WHAT NEEDS TO BE DONE:
When the string "evenodd" occurs in a line of the records, show that line.

......

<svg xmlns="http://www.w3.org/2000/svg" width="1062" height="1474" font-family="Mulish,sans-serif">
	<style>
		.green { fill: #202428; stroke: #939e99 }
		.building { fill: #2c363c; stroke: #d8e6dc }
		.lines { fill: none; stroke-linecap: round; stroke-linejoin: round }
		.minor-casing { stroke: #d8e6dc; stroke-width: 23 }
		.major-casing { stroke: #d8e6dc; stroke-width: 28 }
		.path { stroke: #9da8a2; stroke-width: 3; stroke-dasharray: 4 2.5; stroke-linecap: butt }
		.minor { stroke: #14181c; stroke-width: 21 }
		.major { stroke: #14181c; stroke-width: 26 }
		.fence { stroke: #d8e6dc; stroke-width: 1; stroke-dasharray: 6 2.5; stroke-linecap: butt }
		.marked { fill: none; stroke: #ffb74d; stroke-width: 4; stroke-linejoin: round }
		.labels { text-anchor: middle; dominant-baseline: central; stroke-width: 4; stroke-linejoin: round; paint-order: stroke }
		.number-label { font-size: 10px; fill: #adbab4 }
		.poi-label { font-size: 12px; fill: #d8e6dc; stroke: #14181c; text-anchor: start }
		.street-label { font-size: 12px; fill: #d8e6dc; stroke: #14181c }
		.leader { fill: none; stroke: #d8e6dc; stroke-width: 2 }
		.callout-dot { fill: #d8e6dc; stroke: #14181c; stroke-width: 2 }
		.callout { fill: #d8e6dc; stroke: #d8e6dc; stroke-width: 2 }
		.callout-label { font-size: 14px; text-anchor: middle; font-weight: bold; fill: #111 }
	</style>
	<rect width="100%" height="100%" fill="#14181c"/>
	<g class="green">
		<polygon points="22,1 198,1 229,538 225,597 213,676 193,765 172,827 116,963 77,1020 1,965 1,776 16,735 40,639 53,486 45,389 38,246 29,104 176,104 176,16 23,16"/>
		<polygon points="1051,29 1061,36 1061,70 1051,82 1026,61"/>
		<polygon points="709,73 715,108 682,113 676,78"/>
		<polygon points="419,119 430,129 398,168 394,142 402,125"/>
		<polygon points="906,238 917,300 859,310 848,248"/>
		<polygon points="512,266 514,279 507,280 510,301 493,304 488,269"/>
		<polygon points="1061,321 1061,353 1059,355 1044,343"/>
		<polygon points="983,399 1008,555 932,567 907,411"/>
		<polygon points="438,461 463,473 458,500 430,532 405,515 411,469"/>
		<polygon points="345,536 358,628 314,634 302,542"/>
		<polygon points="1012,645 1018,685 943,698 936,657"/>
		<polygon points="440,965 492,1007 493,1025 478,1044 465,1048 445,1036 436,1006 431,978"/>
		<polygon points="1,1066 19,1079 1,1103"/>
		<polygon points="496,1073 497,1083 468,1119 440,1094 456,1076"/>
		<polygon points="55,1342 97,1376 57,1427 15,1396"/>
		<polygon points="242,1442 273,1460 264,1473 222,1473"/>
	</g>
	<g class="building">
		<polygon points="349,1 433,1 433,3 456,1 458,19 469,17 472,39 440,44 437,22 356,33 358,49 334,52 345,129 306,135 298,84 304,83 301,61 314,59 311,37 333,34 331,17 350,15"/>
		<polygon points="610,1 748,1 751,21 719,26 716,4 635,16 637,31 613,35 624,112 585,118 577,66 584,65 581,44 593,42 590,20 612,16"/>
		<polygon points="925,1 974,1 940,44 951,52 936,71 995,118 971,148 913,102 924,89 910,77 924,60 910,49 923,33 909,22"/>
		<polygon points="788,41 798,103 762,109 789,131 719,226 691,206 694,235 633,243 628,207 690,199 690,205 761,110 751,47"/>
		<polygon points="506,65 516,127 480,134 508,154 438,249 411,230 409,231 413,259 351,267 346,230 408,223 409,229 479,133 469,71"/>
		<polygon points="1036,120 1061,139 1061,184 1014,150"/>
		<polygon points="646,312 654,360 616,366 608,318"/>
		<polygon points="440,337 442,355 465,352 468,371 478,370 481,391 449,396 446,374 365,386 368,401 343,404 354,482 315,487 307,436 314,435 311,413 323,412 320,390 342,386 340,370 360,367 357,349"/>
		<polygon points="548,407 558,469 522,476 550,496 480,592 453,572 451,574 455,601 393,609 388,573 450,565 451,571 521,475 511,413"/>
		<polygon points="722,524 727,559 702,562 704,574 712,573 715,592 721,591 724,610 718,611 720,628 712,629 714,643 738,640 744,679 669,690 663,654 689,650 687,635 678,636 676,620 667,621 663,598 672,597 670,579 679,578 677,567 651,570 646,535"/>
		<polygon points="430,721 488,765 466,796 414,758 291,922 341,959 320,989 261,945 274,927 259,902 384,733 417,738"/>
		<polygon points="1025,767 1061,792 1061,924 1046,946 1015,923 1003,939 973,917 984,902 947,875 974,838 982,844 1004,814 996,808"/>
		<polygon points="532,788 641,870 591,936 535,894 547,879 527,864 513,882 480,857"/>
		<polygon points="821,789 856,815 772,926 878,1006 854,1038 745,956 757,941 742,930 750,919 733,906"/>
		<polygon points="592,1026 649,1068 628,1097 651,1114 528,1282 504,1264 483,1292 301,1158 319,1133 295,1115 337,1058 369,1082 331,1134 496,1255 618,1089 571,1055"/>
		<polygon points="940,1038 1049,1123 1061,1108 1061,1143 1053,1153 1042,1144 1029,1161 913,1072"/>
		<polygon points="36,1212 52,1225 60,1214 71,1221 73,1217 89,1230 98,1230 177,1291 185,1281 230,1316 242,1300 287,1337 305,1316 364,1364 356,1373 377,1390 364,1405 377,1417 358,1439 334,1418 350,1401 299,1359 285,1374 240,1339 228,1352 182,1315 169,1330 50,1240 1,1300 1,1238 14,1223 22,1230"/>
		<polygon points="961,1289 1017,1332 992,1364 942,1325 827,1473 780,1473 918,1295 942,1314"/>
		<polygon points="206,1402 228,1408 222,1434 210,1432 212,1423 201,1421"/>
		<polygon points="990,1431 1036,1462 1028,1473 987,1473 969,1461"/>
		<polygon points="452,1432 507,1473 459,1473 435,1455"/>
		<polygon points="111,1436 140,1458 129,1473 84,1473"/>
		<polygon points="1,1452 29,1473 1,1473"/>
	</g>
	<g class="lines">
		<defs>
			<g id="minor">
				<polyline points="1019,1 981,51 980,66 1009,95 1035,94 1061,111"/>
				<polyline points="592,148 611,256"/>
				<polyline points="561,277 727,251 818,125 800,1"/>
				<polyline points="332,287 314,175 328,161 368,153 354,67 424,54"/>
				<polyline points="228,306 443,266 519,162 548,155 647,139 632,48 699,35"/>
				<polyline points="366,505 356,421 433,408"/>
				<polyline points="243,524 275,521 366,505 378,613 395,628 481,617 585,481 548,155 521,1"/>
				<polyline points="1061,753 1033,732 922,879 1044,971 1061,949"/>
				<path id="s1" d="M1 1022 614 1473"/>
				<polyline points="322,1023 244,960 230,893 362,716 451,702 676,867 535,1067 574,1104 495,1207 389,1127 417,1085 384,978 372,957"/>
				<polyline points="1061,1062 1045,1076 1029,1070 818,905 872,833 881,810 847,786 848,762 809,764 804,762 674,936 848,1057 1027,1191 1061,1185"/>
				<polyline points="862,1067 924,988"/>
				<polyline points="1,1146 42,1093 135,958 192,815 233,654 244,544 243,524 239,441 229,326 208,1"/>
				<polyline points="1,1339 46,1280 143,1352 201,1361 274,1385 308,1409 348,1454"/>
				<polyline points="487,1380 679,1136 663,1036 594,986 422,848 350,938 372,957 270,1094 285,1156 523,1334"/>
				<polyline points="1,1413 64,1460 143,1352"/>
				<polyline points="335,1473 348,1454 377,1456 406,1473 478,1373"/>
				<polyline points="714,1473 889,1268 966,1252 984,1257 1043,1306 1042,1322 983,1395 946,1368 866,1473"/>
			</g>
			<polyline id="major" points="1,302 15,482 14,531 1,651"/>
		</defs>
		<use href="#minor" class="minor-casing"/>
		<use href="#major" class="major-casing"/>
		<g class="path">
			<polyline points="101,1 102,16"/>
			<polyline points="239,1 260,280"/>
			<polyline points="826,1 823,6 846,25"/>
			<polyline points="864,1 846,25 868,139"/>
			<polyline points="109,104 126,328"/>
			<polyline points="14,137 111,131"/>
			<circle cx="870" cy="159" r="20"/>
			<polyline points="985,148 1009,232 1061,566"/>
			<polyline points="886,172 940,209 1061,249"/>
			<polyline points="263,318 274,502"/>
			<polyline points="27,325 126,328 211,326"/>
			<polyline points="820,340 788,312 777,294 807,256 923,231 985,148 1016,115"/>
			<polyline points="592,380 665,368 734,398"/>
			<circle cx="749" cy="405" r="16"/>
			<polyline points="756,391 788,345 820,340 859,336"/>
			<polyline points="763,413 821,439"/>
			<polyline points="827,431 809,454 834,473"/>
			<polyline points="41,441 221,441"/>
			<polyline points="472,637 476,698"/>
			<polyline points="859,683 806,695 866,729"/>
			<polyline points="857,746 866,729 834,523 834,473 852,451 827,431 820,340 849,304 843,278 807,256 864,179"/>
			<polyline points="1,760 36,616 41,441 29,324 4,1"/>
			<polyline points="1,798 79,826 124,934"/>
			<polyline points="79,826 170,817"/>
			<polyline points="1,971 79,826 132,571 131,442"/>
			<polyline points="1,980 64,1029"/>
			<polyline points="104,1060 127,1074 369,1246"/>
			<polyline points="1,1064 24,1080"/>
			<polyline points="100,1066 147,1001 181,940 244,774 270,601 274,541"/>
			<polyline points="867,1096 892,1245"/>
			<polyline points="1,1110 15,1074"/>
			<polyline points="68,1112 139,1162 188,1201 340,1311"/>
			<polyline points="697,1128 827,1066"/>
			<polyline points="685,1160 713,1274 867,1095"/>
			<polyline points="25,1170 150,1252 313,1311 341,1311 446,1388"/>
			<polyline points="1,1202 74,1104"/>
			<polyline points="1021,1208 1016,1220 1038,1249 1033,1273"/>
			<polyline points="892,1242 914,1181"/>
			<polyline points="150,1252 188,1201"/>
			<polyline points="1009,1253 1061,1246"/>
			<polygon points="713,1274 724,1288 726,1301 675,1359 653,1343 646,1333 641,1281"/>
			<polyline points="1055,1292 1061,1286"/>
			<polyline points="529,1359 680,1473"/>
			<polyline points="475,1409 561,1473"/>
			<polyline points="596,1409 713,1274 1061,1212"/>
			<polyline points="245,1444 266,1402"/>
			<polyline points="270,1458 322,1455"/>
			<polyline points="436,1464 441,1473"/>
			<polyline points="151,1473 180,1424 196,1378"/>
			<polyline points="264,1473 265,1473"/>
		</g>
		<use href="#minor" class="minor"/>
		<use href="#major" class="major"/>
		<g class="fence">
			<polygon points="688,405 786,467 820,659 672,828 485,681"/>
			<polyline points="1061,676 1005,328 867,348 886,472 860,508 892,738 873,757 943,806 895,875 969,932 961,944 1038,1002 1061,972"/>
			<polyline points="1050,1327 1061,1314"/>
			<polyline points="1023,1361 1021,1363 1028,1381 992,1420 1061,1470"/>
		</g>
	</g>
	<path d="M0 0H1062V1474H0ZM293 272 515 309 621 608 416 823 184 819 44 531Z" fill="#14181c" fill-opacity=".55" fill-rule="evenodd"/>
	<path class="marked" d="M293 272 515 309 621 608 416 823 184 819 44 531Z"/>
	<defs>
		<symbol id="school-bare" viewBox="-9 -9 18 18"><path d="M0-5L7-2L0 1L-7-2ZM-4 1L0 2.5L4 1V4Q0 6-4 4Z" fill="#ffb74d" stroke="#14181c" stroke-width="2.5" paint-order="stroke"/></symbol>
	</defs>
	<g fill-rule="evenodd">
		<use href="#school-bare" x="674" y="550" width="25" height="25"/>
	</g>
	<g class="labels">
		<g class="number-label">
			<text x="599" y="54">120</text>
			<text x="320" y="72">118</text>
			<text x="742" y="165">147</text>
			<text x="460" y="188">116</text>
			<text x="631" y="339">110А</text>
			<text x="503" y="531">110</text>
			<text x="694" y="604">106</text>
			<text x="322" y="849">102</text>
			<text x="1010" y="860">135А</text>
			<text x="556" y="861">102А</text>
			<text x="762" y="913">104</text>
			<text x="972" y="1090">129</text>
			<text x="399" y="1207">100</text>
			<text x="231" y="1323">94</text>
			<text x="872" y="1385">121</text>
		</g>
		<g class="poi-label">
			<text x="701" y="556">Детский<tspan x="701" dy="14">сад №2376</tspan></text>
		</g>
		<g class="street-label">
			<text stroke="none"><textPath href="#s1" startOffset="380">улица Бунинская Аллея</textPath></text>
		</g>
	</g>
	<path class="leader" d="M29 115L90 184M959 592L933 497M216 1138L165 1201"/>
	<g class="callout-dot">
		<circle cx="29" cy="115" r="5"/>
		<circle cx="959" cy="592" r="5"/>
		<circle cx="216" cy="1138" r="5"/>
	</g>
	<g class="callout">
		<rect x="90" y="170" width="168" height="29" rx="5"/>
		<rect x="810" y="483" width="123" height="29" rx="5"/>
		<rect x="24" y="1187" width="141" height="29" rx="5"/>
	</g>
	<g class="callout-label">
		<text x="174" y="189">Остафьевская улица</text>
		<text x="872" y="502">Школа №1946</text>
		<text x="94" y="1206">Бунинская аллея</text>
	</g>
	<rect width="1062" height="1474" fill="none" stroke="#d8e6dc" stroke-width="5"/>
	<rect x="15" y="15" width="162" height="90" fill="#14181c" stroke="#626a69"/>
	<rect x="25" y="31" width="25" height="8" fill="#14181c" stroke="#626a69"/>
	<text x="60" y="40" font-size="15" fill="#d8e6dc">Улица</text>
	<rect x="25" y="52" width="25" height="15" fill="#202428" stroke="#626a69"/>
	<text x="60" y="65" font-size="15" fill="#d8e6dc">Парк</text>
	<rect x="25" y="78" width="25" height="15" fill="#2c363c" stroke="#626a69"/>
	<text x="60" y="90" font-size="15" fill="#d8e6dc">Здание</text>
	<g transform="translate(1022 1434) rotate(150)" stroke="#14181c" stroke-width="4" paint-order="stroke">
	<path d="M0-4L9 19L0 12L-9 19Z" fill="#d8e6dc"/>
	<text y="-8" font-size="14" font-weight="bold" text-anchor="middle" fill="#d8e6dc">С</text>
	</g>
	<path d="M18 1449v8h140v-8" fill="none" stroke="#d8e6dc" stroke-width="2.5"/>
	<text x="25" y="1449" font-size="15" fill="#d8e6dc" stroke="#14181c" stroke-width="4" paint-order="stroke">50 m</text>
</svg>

......

ANSWER BELOW:
	<path d="M0 0H1062V1474H0ZM293 272 515 309 621 608 416 823 184 819 44 531Z" fill="#14181c" fill-opacity=".55" fill-rule="evenodd"/>
	<g fill-rule="evenodd">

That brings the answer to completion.